--- Start Dataset records ---

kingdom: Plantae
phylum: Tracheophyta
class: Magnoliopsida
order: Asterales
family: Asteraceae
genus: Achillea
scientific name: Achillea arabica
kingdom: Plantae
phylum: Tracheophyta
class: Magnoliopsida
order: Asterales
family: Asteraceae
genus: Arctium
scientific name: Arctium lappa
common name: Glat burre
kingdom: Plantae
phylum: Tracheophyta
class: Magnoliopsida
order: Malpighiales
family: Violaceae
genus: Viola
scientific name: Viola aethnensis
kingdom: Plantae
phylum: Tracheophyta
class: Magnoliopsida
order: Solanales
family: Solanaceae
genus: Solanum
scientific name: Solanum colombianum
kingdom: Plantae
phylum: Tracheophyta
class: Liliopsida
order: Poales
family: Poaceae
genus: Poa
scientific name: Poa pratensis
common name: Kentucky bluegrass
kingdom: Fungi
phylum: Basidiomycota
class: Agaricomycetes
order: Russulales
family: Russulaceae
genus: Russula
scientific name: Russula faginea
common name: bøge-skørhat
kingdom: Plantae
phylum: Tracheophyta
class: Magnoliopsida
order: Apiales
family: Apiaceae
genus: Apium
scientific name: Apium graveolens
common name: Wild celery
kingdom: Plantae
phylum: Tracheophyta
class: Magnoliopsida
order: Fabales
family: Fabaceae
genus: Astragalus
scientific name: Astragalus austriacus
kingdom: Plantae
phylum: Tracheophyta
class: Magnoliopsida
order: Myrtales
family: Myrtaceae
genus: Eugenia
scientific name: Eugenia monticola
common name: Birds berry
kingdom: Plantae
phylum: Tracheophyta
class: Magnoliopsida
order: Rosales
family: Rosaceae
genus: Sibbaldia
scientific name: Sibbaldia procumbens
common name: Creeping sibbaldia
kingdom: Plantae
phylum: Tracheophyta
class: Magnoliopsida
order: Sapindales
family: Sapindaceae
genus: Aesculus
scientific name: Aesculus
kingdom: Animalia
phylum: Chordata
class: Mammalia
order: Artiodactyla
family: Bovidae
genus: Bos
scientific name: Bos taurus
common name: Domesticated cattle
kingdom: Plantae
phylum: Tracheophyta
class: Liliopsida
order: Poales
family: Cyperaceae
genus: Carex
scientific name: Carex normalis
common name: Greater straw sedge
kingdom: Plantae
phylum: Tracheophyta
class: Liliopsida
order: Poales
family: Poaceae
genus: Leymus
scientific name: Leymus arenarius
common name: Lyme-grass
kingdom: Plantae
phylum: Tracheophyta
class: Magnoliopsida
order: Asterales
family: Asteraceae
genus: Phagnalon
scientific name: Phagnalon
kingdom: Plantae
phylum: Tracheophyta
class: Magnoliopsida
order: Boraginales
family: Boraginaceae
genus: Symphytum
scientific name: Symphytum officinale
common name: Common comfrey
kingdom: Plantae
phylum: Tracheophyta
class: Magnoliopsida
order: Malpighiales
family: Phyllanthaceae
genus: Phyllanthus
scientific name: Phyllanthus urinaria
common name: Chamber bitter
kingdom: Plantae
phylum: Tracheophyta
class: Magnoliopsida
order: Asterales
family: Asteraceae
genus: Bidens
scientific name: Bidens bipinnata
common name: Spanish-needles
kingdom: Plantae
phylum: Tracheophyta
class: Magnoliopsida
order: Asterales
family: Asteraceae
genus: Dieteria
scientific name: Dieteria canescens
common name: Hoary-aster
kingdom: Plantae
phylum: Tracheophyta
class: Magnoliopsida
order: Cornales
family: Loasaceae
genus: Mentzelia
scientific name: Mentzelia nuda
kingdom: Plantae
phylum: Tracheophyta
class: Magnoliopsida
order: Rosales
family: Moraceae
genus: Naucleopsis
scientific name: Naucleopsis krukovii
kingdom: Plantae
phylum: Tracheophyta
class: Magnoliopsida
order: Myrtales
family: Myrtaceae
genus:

--- End Dataset records ---

Update the items above by changing every "common name" to "vernacular name" and leaving all other text as it is.

kingdom: Plantae
phylum: Tracheophyta
class: Magnoliopsida
order: Asterales
family: Asteraceae
genus: Achillea
scientific name: Achillea arabica
kingdom: Plantae
phylum: Tracheophyta
class: Magnoliopsida
order: Asterales
family: Asteraceae
genus: Arctium
scientific name: Arctium lappa
vernacular name: Glat burre
kingdom: Plantae
phylum: Tracheophyta
class: Magnoliopsida
order: Malpighiales
family: Violaceae
genus: Viola
scientific name: Viola aethnensis
kingdom: Plantae
phylum: Tracheophyta
class: Magnoliopsida
order: Solanales
family: Solanaceae
genus: Solanum
scientific name: Solanum colombianum
kingdom: Plantae
phylum: Tracheophyta
class: Liliopsida
order: Poales
family: Poaceae
genus: Poa
scientific name: Poa pratensis
vernacular name: Kentucky bluegrass
kingdom: Fungi
phylum: Basidiomycota
class: Agaricomycetes
order: Russulales
family: Russulaceae
genus: Russula
scientific name: Russula faginea
vernacular name: bøge-skørhat
kingdom: Plantae
phylum: Tracheophyta
class: Magnoliopsida
order: Apiales
family: Apiaceae
genus: Apium
scientific name: Apium graveolens
vernacular name: Wild celery
kingdom: Plantae
phylum: Tracheophyta
class: Magnoliopsida
order: Fabales
family: Fabaceae
genus: Astragalus
scientific name: Astragalus austriacus
kingdom: Plantae
phylum: Tracheophyta
class: Magnoliopsida
order: Myrtales
family: Myrtaceae
genus: Eugenia
scientific name: Eugenia monticola
vernacular name: Birds berry
kingdom: Plantae
phylum: Tracheophyta
class: Magnoliopsida
order: Rosales
family: Rosaceae
genus: Sibbaldia
scientific name: Sibbaldia procumbens
vernacular name: Creeping sibbaldia
kingdom: Plantae
phylum: Tracheophyta
class: Magnoliopsida
order: Sapindales
family: Sapindaceae
genus: Aesculus
scientific name: Aesculus
kingdom: Animalia
phylum: Chordata
class: Mammalia
order: Artiodactyla
family: Bovidae
genus: Bos
scientific name: Bos taurus
vernacular name: Domesticated cattle
kingdom: Plantae
phylum: Tracheophyta
class: Liliopsida
order: Poales
family: Cyperaceae
genus: Carex
scientific name: Carex normalis
vernacular name: Greater straw sedge
kingdom: Plantae
phylum: Tracheophyta
class: Liliopsida
order: Poales
family: Poaceae
genus: Leymus
scientific name: Leymus arenarius
vernacular name: Lyme-grass
kingdom: Plantae
phylum: Tracheophyta
class: Magnoliopsida
order: Asterales
family: Asteraceae
genus: Phagnalon
scientific name: Phagnalon
kingdom: Plantae
phylum: Tracheophyta
class: Magnoliopsida
order: Boraginales
family: Boraginaceae
genus: Symphytum
scientific name: Symphytum officinale
vernacular name: Common comfrey
kingdom: Plantae
phylum: Tracheophyta
class: Magnoliopsida
order: Malpighiales
family: Phyllanthaceae
genus: Phyllanthus
scientific name: Phyllanthus urinaria
vernacular name: Chamber bitter
kingdom: Plantae
phylum: Tracheophyta
class: Magnoliopsida
order: Asterales
family: Asteraceae
genus: Bidens
scientific name: Bidens bipinnata
vernacular name: Spanish-needles
kingdom: Plantae
phylum: Tracheophyta
class: Magnoliopsida
order: Asterales
family: Asteraceae
genus: Dieteria
scientific name: Dieteria canescens
vernacular name: Hoary-aster
kingdom: Plantae
phylum: Tracheophyta
class: Magnoliopsida
order: Cornales
family: Loasaceae
genus: Mentzelia
scientific name: Mentzelia nuda
kingdom: Plantae
phylum: Tracheophyta
class: Magnoliopsida
order: Rosales
family: Moraceae
genus: Naucleopsis
scientific name: Naucleopsis krukovii
kingdom: Plantae
phylum: Tracheophyta
class: Magnoliopsida
order: Myrtales
family: Myrtaceae
genus:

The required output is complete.